Your task
Report how many lines of the material below contain the string "visible". Give only the number.

[Object outline annotations]
════════════════════

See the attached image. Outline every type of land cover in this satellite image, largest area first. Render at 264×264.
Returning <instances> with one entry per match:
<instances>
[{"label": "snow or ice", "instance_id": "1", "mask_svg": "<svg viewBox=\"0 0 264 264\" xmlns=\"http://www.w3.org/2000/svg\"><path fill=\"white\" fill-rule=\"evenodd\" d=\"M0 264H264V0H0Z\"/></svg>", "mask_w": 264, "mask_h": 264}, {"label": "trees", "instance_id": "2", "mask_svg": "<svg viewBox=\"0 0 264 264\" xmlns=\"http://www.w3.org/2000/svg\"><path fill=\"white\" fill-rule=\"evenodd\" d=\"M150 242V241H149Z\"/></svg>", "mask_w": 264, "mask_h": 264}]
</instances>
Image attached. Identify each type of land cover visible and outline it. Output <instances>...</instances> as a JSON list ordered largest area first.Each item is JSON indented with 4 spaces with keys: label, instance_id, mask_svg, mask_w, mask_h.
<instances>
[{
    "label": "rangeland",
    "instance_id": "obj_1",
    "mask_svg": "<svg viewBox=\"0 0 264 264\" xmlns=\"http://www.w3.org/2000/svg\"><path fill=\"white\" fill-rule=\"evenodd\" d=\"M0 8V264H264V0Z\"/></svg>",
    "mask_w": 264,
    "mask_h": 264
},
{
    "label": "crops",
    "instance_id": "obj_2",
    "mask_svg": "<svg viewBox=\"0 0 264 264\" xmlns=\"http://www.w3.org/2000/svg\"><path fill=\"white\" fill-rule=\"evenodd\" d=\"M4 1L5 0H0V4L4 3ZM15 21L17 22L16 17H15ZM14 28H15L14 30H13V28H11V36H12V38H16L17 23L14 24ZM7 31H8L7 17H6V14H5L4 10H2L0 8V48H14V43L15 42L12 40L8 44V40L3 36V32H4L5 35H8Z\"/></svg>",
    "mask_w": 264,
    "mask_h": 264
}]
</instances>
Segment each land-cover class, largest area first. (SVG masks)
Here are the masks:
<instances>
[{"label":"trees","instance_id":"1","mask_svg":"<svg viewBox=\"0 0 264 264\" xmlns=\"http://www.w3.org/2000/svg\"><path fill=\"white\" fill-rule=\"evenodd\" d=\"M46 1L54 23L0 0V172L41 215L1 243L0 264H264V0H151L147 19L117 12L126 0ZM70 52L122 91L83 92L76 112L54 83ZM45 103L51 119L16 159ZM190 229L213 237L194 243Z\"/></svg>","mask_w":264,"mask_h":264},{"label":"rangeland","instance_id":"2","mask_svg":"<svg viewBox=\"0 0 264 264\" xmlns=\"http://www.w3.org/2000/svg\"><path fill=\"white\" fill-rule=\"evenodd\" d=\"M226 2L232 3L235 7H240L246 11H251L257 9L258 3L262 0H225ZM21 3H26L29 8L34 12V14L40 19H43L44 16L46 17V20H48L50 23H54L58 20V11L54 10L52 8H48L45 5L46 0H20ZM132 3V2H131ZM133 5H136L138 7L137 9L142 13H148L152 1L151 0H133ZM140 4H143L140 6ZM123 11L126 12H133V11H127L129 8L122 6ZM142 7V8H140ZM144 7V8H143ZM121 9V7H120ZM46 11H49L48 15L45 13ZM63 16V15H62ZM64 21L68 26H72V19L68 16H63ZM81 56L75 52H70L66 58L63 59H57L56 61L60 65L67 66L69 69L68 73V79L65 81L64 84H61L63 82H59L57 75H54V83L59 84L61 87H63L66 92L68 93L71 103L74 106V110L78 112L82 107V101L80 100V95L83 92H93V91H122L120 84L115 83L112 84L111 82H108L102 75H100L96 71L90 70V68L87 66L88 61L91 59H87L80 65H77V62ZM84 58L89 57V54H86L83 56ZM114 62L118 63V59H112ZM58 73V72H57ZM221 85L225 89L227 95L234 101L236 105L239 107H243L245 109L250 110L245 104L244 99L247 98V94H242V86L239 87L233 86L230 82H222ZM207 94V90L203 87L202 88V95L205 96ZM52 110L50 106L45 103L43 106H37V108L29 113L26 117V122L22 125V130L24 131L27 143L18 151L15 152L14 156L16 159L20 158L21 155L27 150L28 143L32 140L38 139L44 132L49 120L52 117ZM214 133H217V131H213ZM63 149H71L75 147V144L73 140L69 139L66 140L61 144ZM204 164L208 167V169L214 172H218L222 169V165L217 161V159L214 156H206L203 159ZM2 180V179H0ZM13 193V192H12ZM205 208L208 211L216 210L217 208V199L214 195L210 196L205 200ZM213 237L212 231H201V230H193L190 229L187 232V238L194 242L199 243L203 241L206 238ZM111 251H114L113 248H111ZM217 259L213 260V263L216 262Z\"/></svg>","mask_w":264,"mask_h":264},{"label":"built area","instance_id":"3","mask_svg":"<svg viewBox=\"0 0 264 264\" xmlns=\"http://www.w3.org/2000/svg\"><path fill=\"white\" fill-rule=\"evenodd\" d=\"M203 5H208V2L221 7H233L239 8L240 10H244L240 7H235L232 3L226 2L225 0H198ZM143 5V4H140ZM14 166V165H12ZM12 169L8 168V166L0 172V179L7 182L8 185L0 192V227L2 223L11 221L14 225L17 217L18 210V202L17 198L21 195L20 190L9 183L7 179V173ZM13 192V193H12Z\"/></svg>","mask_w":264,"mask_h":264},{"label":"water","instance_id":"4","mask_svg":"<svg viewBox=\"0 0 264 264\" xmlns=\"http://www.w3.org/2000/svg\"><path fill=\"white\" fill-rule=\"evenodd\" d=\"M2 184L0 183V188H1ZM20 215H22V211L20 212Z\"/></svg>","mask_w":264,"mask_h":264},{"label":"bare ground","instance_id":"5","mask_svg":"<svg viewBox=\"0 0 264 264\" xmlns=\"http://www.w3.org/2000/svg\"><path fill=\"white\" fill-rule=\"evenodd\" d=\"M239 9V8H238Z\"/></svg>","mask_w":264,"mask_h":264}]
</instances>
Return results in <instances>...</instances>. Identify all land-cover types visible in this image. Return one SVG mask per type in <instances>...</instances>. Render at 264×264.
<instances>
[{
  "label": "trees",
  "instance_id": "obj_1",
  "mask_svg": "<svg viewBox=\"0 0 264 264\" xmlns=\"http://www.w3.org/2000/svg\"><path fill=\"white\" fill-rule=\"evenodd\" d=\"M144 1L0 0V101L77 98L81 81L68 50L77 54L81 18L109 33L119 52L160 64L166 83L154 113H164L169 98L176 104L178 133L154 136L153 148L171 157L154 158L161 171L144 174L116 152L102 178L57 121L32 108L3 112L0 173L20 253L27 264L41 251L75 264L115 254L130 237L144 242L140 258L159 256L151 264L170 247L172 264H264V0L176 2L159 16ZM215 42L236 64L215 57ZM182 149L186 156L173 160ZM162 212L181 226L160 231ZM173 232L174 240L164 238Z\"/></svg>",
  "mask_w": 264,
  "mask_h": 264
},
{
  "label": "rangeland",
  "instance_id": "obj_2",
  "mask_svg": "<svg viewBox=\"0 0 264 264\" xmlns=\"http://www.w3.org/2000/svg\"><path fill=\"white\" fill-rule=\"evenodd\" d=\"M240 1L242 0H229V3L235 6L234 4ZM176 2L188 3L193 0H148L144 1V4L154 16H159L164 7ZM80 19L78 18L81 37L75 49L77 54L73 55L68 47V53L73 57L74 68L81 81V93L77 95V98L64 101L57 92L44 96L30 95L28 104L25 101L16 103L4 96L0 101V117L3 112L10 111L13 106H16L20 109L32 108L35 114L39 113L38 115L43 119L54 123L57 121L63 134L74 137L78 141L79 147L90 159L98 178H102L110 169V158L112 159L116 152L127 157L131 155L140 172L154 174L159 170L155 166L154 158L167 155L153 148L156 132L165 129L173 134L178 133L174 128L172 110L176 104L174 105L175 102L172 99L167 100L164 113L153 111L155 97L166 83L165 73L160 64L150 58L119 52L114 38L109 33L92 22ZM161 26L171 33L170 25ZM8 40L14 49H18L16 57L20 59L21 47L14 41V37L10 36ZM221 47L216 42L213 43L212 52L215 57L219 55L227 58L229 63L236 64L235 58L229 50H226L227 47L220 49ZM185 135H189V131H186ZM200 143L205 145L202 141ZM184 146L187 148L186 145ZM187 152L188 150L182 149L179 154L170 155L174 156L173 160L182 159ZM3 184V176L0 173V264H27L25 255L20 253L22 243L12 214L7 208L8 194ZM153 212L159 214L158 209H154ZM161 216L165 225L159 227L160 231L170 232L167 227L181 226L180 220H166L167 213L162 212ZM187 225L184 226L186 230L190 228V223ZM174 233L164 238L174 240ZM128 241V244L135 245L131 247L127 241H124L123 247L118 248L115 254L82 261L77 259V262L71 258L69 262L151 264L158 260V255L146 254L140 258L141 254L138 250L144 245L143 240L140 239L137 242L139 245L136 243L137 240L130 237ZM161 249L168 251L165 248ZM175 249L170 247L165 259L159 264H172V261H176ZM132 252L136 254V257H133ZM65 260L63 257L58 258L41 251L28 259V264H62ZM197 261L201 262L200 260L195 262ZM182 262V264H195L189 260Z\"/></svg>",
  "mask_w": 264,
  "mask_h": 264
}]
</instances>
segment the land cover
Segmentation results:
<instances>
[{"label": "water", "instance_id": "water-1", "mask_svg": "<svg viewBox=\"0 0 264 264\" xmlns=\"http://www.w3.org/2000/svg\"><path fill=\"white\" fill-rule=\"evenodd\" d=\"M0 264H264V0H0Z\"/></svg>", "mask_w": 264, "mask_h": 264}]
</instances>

════════════════════

Task solution
2